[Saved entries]
=-=-=

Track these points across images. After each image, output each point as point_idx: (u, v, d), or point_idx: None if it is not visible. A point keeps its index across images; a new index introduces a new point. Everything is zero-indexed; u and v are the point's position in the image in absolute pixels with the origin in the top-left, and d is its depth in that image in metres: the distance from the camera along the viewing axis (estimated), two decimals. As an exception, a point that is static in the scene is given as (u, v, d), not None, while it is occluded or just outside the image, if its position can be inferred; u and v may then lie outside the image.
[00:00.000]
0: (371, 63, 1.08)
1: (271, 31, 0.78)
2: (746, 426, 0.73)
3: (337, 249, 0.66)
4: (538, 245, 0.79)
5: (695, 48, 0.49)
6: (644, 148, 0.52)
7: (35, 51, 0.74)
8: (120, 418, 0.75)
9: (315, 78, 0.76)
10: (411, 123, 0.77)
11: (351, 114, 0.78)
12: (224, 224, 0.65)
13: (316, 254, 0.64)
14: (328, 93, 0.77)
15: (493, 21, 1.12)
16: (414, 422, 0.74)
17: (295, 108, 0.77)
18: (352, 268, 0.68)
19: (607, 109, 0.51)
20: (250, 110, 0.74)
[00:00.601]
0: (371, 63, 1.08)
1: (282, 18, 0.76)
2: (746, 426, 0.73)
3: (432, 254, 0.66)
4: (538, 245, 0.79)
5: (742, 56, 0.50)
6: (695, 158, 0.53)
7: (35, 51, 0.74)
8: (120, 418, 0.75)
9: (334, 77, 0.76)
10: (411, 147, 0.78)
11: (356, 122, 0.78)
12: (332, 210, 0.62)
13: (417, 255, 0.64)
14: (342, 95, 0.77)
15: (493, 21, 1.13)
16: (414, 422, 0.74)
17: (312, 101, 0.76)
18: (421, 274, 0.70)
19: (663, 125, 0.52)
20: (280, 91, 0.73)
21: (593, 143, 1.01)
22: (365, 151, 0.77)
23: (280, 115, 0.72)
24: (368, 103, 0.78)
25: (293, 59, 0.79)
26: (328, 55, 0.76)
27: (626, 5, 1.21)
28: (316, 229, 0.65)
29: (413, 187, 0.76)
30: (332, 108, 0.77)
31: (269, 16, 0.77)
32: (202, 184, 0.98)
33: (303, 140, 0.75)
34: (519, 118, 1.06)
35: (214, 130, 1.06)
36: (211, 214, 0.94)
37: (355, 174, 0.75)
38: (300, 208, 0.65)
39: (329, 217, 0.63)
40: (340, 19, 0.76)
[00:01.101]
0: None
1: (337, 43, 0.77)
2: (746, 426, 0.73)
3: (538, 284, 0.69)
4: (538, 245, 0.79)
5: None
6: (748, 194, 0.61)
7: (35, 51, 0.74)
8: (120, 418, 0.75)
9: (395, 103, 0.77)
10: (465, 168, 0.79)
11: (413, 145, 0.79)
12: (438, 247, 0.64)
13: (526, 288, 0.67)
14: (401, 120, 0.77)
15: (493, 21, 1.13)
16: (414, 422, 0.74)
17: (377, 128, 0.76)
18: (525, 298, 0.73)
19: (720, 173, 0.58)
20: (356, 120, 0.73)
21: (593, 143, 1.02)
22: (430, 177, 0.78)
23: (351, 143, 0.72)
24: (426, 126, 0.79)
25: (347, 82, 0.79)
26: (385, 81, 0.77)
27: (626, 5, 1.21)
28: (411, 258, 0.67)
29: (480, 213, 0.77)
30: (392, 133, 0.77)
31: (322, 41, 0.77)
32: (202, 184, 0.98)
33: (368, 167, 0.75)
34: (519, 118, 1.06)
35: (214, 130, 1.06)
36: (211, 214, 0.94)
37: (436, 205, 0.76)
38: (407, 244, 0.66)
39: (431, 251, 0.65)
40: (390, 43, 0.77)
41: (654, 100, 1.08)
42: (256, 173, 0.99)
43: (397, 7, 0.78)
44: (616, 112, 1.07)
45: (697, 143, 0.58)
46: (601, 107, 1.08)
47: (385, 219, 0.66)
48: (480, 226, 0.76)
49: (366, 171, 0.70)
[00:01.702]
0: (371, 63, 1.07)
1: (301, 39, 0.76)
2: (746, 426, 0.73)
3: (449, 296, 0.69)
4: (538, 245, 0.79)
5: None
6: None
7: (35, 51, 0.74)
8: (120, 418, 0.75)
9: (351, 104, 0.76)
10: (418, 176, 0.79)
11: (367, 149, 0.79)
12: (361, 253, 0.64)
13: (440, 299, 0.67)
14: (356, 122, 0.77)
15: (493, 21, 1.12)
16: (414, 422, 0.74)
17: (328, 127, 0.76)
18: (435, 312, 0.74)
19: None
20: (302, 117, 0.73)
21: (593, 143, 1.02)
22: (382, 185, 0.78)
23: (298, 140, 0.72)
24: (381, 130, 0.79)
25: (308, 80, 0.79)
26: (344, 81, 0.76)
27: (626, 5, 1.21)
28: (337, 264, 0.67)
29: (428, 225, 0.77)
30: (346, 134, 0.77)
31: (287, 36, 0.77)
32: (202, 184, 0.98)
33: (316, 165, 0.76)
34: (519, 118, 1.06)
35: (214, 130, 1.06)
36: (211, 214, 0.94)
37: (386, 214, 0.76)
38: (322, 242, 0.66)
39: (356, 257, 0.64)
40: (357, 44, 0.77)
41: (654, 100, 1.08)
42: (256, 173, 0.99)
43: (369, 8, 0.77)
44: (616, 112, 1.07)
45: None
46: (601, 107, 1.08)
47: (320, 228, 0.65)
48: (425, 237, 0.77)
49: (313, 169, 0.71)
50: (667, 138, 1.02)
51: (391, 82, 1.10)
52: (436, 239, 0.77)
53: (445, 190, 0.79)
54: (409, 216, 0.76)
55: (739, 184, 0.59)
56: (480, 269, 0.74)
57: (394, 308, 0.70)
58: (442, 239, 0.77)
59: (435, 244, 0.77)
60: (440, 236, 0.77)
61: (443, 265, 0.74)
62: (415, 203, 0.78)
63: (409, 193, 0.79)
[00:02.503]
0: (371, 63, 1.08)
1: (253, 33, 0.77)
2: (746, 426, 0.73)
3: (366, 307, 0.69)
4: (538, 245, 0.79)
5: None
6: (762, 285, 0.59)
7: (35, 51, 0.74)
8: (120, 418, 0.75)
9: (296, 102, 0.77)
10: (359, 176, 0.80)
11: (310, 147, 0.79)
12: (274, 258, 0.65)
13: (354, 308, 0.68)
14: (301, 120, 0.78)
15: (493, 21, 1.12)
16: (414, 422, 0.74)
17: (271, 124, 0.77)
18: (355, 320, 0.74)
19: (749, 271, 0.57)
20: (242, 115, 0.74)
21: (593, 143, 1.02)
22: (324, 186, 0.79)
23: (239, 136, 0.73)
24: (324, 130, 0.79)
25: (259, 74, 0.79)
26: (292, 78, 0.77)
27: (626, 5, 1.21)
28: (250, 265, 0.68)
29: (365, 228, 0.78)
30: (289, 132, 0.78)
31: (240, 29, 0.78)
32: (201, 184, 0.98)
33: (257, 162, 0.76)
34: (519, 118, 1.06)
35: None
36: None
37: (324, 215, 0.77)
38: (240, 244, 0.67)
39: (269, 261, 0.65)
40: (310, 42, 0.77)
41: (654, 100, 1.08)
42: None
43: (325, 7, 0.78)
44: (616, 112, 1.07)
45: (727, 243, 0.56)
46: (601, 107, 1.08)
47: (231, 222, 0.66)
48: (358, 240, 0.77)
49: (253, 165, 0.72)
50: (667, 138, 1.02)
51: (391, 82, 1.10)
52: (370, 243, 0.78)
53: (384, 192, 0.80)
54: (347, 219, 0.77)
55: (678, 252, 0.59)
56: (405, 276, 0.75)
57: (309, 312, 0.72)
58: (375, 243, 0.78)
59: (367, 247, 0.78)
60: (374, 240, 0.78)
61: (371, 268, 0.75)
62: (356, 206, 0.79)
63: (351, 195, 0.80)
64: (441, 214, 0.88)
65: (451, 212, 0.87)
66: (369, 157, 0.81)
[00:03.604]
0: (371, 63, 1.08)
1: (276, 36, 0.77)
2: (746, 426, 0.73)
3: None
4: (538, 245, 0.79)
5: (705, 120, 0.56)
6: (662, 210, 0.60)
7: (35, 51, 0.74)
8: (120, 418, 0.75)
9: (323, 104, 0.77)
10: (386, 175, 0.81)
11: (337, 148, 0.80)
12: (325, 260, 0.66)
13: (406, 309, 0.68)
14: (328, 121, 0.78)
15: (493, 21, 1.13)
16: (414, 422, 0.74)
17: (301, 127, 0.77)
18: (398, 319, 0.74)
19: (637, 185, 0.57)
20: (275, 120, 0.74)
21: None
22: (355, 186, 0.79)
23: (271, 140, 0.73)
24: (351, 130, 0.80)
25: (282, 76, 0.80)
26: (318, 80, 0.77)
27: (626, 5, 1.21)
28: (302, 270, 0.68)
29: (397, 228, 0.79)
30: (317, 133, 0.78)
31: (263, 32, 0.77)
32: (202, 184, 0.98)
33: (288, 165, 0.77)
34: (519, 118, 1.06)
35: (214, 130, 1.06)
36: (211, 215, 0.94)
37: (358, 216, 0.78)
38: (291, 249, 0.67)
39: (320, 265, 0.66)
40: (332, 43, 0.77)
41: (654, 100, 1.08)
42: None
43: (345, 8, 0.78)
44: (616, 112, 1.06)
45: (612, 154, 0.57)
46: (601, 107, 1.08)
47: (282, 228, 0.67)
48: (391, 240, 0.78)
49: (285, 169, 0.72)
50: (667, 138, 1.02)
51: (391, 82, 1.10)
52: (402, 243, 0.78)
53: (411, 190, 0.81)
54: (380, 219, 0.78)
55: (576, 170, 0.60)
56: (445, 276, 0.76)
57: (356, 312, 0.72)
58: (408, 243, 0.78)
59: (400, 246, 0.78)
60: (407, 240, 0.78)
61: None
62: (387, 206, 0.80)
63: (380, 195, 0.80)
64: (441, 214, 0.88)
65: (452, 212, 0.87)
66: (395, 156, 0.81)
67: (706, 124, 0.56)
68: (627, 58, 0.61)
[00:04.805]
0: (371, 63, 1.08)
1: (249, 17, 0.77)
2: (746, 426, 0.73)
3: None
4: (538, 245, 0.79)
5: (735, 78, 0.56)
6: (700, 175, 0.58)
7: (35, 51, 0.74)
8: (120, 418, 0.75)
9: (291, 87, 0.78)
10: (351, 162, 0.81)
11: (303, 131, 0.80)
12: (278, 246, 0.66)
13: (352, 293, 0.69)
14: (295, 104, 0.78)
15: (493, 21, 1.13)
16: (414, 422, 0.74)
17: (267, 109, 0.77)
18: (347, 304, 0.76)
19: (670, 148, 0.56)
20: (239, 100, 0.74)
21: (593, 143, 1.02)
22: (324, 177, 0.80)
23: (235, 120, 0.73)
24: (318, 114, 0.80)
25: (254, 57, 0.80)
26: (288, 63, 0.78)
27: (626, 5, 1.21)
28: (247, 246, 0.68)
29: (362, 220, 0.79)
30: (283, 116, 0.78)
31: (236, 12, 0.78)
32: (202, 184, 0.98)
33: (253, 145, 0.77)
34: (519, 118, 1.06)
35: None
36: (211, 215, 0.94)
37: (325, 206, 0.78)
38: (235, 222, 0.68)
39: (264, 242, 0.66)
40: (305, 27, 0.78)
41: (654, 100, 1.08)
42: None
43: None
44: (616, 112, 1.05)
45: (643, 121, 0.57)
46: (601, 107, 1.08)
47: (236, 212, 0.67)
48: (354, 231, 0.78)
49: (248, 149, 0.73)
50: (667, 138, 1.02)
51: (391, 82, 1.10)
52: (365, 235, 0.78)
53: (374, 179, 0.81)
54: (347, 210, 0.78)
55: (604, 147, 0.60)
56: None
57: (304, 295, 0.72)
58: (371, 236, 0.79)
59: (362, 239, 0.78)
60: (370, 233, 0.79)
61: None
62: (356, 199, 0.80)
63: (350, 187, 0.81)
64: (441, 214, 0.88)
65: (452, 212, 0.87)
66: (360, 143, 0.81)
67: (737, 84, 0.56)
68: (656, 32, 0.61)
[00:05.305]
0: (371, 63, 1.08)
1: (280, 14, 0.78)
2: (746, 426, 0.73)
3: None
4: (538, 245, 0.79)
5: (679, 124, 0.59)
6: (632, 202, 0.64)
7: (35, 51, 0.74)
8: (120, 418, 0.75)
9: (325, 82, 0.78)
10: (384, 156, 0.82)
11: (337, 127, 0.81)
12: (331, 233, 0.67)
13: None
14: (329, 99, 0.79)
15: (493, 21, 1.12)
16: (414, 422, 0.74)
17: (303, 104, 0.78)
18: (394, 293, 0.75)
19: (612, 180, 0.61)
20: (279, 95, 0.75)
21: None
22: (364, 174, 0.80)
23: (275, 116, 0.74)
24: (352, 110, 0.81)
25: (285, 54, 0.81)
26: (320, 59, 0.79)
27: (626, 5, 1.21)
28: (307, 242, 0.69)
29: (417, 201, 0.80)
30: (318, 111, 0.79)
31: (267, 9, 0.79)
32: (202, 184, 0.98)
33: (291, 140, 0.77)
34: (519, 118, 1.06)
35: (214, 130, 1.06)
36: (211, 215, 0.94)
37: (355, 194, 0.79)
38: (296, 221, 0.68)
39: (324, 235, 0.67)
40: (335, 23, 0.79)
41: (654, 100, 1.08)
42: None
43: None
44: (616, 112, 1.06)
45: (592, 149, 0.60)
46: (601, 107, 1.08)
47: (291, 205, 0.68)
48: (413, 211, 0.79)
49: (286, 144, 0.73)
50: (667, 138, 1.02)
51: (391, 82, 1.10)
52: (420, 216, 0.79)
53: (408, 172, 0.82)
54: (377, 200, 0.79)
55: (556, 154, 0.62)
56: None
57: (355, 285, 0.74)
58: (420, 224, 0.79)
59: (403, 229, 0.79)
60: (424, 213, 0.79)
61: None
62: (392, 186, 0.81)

=-=-=

### ABOUT THIS TASK
A word-for-word copy of the lines above from the one with "40: (340, 19, 0.76)" through the one with "12: (361, 253, 0.64)", inclusive, is the only output wanted.

### RESULT OF THE EXERCISE
40: (340, 19, 0.76)
[00:01.101]
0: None
1: (337, 43, 0.77)
2: (746, 426, 0.73)
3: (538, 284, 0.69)
4: (538, 245, 0.79)
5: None
6: (748, 194, 0.61)
7: (35, 51, 0.74)
8: (120, 418, 0.75)
9: (395, 103, 0.77)
10: (465, 168, 0.79)
11: (413, 145, 0.79)
12: (438, 247, 0.64)
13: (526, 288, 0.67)
14: (401, 120, 0.77)
15: (493, 21, 1.13)
16: (414, 422, 0.74)
17: (377, 128, 0.76)
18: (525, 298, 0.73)
19: (720, 173, 0.58)
20: (356, 120, 0.73)
21: (593, 143, 1.02)
22: (430, 177, 0.78)
23: (351, 143, 0.72)
24: (426, 126, 0.79)
25: (347, 82, 0.79)
26: (385, 81, 0.77)
27: (626, 5, 1.21)
28: (411, 258, 0.67)
29: (480, 213, 0.77)
30: (392, 133, 0.77)
31: (322, 41, 0.77)
32: (202, 184, 0.98)
33: (368, 167, 0.75)
34: (519, 118, 1.06)
35: (214, 130, 1.06)
36: (211, 214, 0.94)
37: (436, 205, 0.76)
38: (407, 244, 0.66)
39: (431, 251, 0.65)
40: (390, 43, 0.77)
41: (654, 100, 1.08)
42: (256, 173, 0.99)
43: (397, 7, 0.78)
44: (616, 112, 1.07)
45: (697, 143, 0.58)
46: (601, 107, 1.08)
47: (385, 219, 0.66)
48: (480, 226, 0.76)
49: (366, 171, 0.70)
[00:01.702]
0: (371, 63, 1.07)
1: (301, 39, 0.76)
2: (746, 426, 0.73)
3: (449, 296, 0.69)
4: (538, 245, 0.79)
5: None
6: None
7: (35, 51, 0.74)
8: (120, 418, 0.75)
9: (351, 104, 0.76)
10: (418, 176, 0.79)
11: (367, 149, 0.79)
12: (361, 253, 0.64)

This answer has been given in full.